Surpeuplés les établissements de Mayotte ? C’était justement le message porté par la CGT Educ’action dont le communiqué de rentrée parachevait le tableau.
Le syndicat regardait sans détour «vétusté et manque d’hygiène de nombreuses écoles», «climatiseurs ou ventilateurs absents ou en panne pendant des mois, salles régulièrement inondées, planchers pourris… Le manque d’équipement est également criant : réseau informatique fonctionnant très mal ou par intermittence, parc machine au trois quart inutilisable ou dangereux dans les LP industriels, manuels scolaires inexistants ou en nombre restreint…»
La CGT souligne aussi qu’il faut faire avec «l’absence de restauration digne de ce nom» qui génère «immanquablement fatigue, démotivation, violences et échec scolaire.»
Des personnels dévoués
Bien sûr, le syndicat souligne, «devant ces difficultés multiples, le dévouement et le professionnalisme des personnels»… trop peu nombreux. «Dans le second degré, l’écart de dotation en personnels enseignants par rapport à la moyenne des académies est supérieur à 24 % (à titre comparaison, l’écart de dotation constaté en Guyane est de 2.53%).»

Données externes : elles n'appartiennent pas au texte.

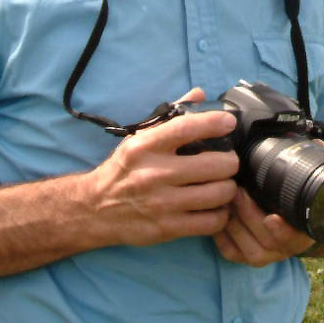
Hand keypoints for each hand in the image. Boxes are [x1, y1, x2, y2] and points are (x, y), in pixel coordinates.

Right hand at [83, 88, 243, 245]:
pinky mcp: (167, 228)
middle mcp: (153, 174)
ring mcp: (161, 203)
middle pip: (214, 165)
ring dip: (229, 188)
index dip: (213, 123)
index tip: (228, 122)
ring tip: (223, 185)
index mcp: (145, 147)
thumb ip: (170, 117)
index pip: (185, 128)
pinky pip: (212, 221)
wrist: (94, 209)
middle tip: (227, 162)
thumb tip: (198, 94)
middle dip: (230, 162)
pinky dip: (221, 214)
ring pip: (219, 194)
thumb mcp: (138, 139)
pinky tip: (215, 208)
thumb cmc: (123, 170)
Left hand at [213, 187, 316, 266]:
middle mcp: (288, 247)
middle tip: (238, 192)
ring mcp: (268, 254)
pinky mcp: (247, 255)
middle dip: (250, 218)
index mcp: (306, 231)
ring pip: (249, 250)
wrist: (301, 213)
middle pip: (267, 243)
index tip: (272, 218)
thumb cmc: (304, 191)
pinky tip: (219, 215)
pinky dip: (223, 238)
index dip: (283, 232)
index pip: (295, 239)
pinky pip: (232, 254)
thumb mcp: (317, 175)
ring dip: (235, 226)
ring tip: (227, 199)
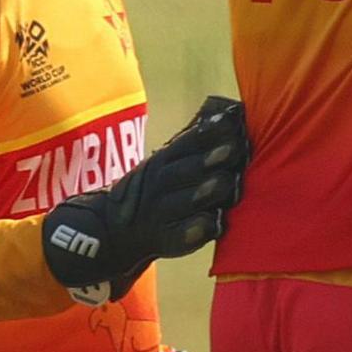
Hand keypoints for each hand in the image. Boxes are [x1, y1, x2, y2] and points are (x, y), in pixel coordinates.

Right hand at [41, 96, 250, 305]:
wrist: (116, 228)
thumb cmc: (164, 187)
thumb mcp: (170, 161)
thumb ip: (198, 141)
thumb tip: (235, 111)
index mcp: (165, 160)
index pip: (187, 142)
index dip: (208, 132)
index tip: (231, 122)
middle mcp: (159, 184)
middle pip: (183, 170)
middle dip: (207, 159)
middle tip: (234, 149)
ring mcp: (159, 213)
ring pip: (181, 201)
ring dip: (203, 191)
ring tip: (225, 182)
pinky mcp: (164, 240)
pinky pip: (178, 236)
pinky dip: (193, 231)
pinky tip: (211, 224)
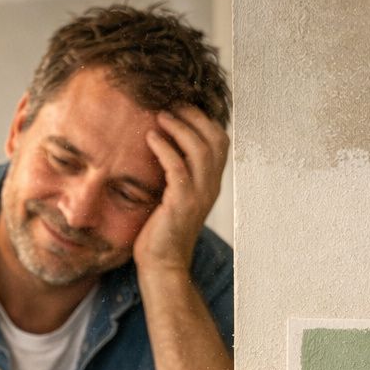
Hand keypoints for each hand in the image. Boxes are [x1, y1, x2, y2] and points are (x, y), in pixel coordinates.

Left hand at [132, 105, 228, 274]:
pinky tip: (150, 138)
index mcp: (211, 183)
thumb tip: (158, 146)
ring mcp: (199, 196)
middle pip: (215, 139)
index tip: (181, 107)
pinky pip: (178, 168)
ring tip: (160, 116)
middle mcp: (210, 187)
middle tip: (171, 104)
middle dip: (194, 116)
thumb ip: (175, 174)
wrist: (162, 265)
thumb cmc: (161, 232)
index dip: (203, 119)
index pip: (220, 141)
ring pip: (201, 149)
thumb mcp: (173, 197)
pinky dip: (165, 148)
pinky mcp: (181, 204)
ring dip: (180, 127)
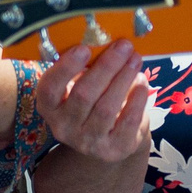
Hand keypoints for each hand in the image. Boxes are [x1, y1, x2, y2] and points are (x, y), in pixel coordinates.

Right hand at [37, 38, 152, 162]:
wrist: (106, 140)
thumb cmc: (92, 102)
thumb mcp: (78, 86)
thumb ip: (84, 69)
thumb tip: (106, 42)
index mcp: (49, 107)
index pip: (50, 89)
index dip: (65, 68)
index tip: (84, 48)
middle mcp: (63, 127)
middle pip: (84, 95)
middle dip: (106, 67)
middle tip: (123, 46)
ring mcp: (88, 142)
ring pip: (106, 108)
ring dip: (123, 79)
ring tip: (135, 60)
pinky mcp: (113, 150)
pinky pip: (127, 122)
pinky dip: (136, 100)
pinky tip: (142, 83)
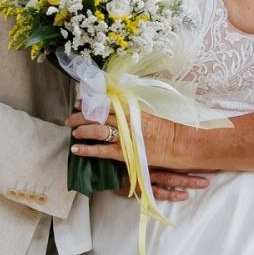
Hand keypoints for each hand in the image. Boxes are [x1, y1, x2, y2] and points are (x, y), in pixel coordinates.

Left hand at [68, 112, 209, 183]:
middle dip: (82, 115)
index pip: (106, 102)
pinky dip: (87, 149)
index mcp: (133, 109)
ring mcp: (125, 135)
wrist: (183, 143)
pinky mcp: (125, 152)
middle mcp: (126, 119)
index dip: (91, 102)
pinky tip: (76, 150)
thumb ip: (137, 112)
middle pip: (98, 114)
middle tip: (71, 117)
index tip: (81, 102)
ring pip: (96, 129)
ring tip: (73, 131)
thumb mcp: (153, 116)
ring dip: (82, 129)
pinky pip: (101, 150)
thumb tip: (124, 110)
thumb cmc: (172, 131)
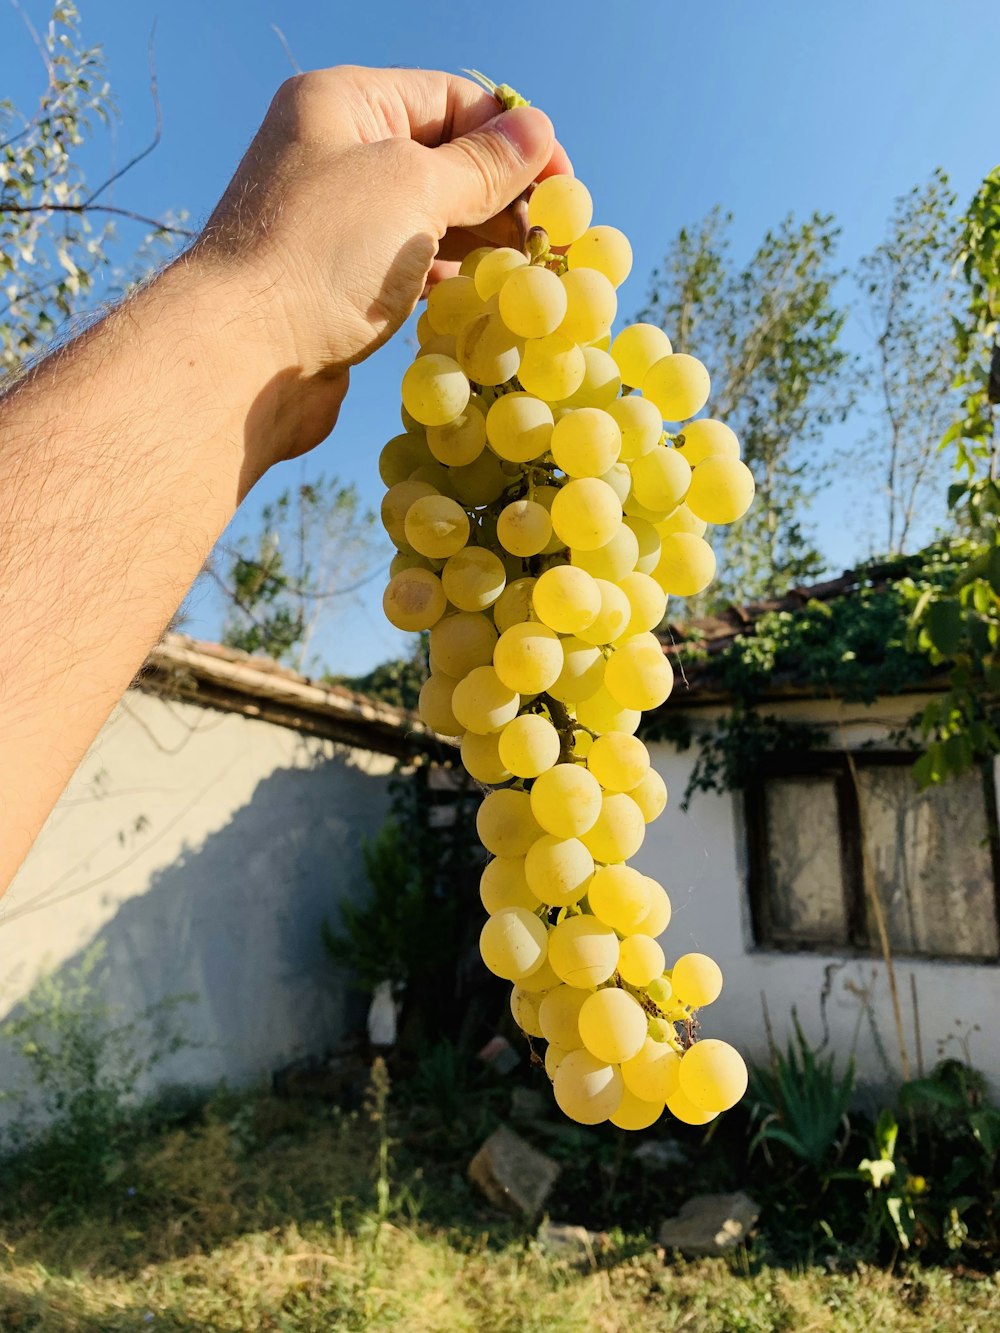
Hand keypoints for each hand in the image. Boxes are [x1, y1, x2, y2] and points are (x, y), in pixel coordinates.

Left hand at [193, 67, 569, 471]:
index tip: (563, 184)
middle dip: (503, 197)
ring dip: (482, 244)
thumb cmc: (323, 252)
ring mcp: (336, 224)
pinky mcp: (339, 284)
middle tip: (553, 241)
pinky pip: (408, 270)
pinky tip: (483, 301)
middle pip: (443, 161)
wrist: (243, 356)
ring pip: (429, 221)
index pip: (451, 100)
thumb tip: (537, 129)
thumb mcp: (413, 187)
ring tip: (529, 274)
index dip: (513, 136)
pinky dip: (449, 281)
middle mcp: (336, 155)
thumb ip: (481, 164)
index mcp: (345, 104)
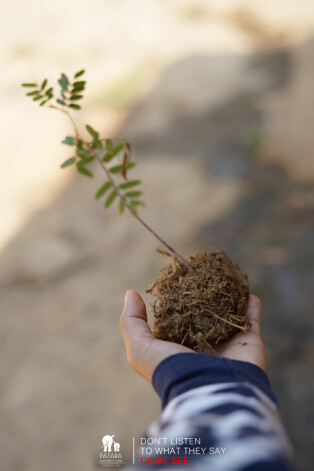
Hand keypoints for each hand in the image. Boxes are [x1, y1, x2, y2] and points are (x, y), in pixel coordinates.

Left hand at [120, 290, 266, 382]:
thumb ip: (132, 322)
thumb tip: (131, 293)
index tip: (176, 279)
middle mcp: (204, 344)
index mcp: (179, 345)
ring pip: (228, 313)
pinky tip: (247, 291)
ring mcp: (228, 343)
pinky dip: (250, 305)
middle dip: (203, 295)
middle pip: (204, 313)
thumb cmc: (172, 369)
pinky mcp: (249, 342)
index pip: (178, 317)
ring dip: (227, 296)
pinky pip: (251, 319)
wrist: (210, 390)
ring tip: (225, 276)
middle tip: (202, 273)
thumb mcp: (140, 348)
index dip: (176, 298)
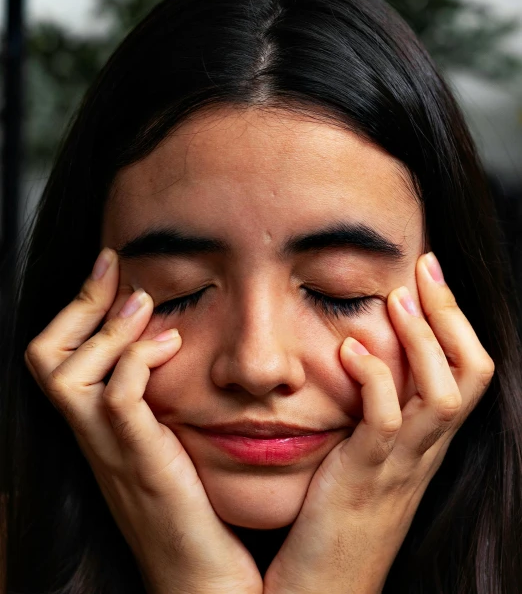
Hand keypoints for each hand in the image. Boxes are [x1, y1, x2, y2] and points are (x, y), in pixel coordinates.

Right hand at [23, 248, 262, 593]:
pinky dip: (138, 360)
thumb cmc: (193, 500)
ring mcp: (111, 448)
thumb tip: (176, 334)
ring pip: (68, 373)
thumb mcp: (167, 433)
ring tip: (145, 306)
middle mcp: (93, 433)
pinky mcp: (140, 462)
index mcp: (96, 423)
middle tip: (116, 272)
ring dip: (108, 328)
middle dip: (80, 303)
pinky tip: (171, 347)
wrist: (200, 573)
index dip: (77, 307)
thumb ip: (159, 392)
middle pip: (46, 356)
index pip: (56, 356)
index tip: (109, 268)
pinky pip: (118, 399)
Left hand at [263, 252, 495, 593]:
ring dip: (423, 341)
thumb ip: (371, 412)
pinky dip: (375, 380)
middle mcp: (425, 450)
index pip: (467, 371)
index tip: (427, 271)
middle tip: (424, 266)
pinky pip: (386, 424)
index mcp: (427, 441)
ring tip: (396, 298)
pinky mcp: (366, 479)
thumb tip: (353, 350)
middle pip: (471, 374)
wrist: (325, 591)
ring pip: (444, 395)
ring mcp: (400, 466)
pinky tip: (349, 350)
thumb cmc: (336, 518)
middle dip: (451, 315)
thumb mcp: (365, 457)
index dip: (454, 319)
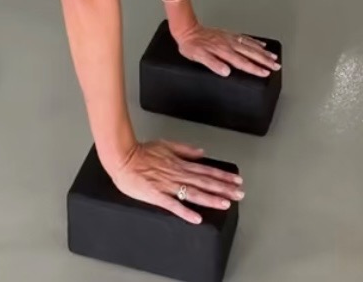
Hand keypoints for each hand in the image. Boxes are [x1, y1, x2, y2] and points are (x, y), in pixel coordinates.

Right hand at [108, 140, 243, 224]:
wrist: (122, 158)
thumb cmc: (142, 152)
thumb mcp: (165, 145)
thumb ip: (184, 149)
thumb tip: (201, 152)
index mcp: (180, 163)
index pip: (206, 170)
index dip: (222, 176)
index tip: (237, 181)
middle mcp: (177, 174)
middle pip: (204, 182)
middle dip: (223, 188)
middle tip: (240, 194)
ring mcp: (168, 185)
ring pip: (193, 193)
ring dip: (210, 198)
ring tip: (226, 204)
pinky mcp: (157, 196)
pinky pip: (173, 205)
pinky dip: (185, 211)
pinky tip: (197, 218)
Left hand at [174, 25, 278, 78]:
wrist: (187, 29)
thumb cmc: (191, 45)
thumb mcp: (198, 57)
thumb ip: (213, 64)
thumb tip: (226, 71)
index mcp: (223, 52)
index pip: (243, 62)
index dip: (255, 68)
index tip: (266, 73)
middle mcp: (229, 44)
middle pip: (251, 53)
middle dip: (265, 60)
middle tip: (276, 66)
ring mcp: (230, 38)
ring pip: (250, 45)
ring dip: (263, 52)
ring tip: (273, 57)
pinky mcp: (229, 35)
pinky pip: (245, 38)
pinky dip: (255, 42)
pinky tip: (261, 44)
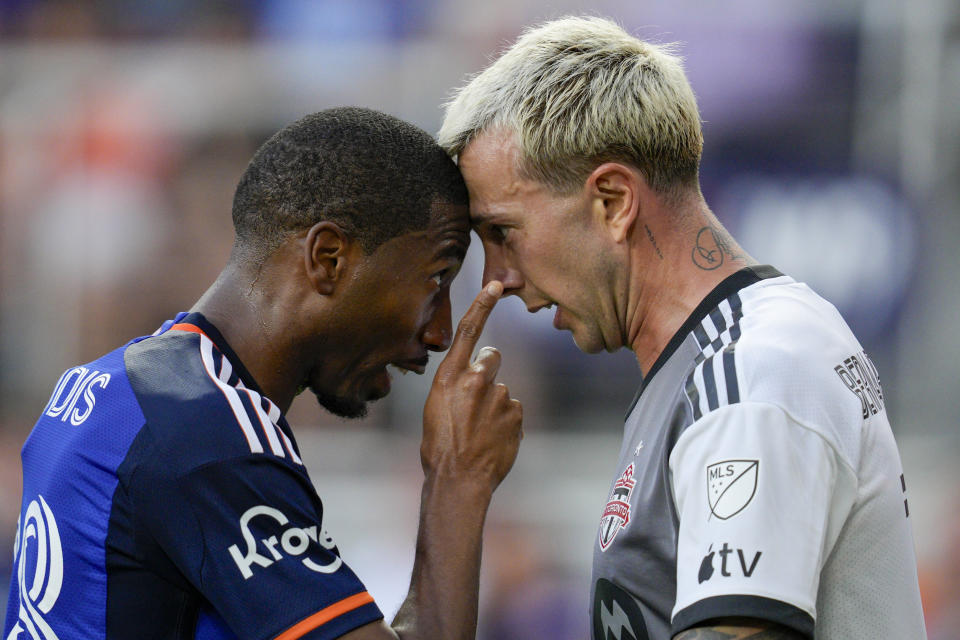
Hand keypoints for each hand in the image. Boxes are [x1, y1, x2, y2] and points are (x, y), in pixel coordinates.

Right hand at [422, 281, 522, 490]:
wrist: (458, 479)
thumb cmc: (439, 447)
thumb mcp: (436, 408)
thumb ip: (457, 387)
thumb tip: (474, 383)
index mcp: (450, 377)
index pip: (469, 331)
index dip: (483, 305)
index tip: (497, 284)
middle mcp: (476, 380)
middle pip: (493, 357)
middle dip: (489, 372)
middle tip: (477, 401)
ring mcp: (499, 396)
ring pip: (502, 391)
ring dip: (495, 406)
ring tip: (480, 431)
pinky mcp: (515, 414)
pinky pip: (513, 411)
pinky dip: (506, 423)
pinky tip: (492, 439)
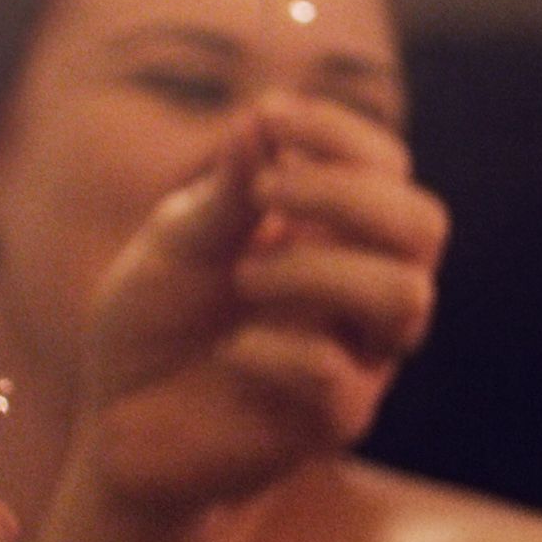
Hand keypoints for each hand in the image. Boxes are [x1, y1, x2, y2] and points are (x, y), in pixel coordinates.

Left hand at [81, 96, 445, 513]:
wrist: (117, 425)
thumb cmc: (157, 325)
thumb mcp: (177, 245)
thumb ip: (226, 195)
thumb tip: (260, 121)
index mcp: (335, 237)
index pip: (388, 169)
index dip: (343, 134)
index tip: (270, 116)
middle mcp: (361, 292)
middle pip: (424, 225)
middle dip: (349, 193)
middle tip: (268, 194)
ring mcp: (357, 358)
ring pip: (406, 297)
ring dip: (321, 268)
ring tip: (245, 277)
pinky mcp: (334, 423)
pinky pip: (340, 376)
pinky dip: (280, 350)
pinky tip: (231, 351)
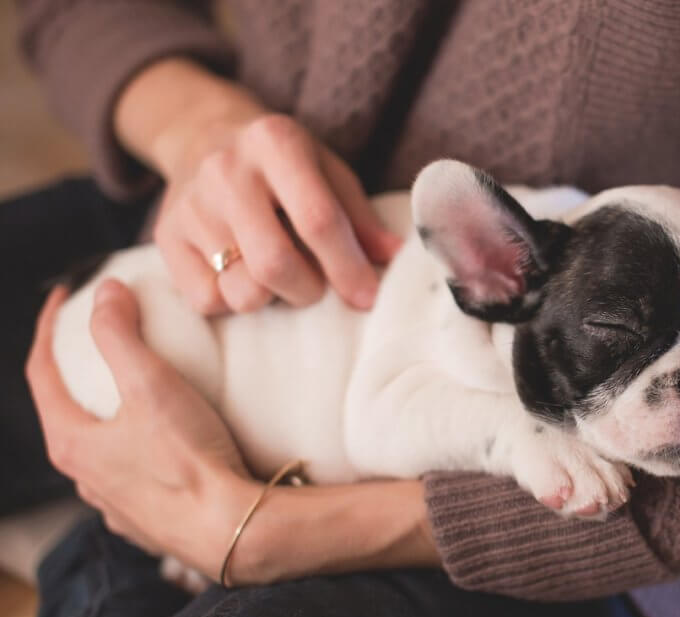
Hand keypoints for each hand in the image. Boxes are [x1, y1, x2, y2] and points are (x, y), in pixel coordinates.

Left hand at [27, 282, 439, 583]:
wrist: (233, 529)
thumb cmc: (189, 459)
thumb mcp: (152, 385)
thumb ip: (121, 335)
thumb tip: (106, 292)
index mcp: (72, 443)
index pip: (41, 373)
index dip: (48, 328)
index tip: (65, 297)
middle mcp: (84, 479)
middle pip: (67, 412)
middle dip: (78, 373)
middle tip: (101, 341)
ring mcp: (115, 505)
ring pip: (101, 449)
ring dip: (109, 415)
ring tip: (138, 392)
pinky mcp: (149, 522)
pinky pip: (133, 476)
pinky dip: (139, 449)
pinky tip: (166, 444)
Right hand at [117, 59, 400, 314]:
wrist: (200, 134)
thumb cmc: (281, 163)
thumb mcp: (327, 171)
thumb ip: (360, 217)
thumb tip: (396, 258)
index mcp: (276, 143)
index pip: (318, 220)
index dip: (347, 267)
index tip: (367, 297)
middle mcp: (226, 170)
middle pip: (275, 264)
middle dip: (308, 290)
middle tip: (316, 285)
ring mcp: (190, 205)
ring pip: (241, 290)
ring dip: (271, 297)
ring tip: (276, 274)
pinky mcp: (165, 237)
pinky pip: (206, 300)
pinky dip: (232, 300)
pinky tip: (240, 273)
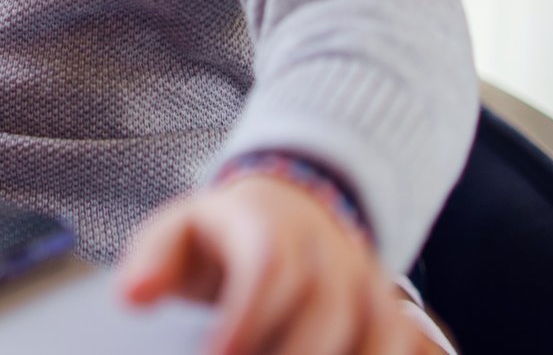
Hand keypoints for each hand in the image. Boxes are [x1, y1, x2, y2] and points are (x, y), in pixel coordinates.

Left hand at [117, 175, 439, 354]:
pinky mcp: (398, 313)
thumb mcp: (181, 232)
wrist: (291, 212)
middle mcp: (329, 251)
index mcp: (268, 226)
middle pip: (328, 308)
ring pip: (385, 331)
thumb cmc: (225, 238)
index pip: (268, 266)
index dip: (249, 315)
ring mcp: (370, 283)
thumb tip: (132, 296)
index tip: (220, 354)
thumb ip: (154, 259)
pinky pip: (419, 343)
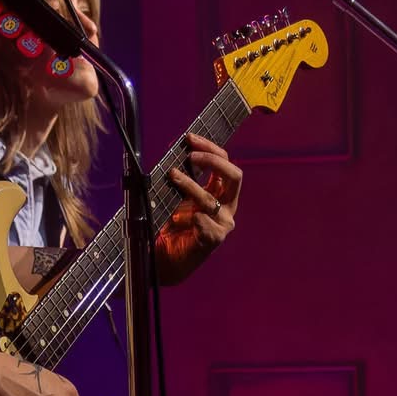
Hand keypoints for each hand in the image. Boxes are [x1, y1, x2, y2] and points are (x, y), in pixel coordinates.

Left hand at [155, 132, 241, 285]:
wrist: (162, 257)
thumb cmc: (170, 225)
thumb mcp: (174, 195)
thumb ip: (180, 177)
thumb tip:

«En collège, la moyenne est de 24.9 élèves par classe pour 28 à Mayotte, alors même que tous les établissements sont prétendument classés en éducation prioritaire (mais le taux de redoublement est à Mayotte le plus faible de France…)», note la CGT.
«Trop de défaillances nuisent au service d’éducation à Mayotte», rajoute l’UNSA. C’est effectivement le moins que l’on puisse dire en ce début janvier.
Mayotte attend la pluie. Et le beau temps, c’est pour quand?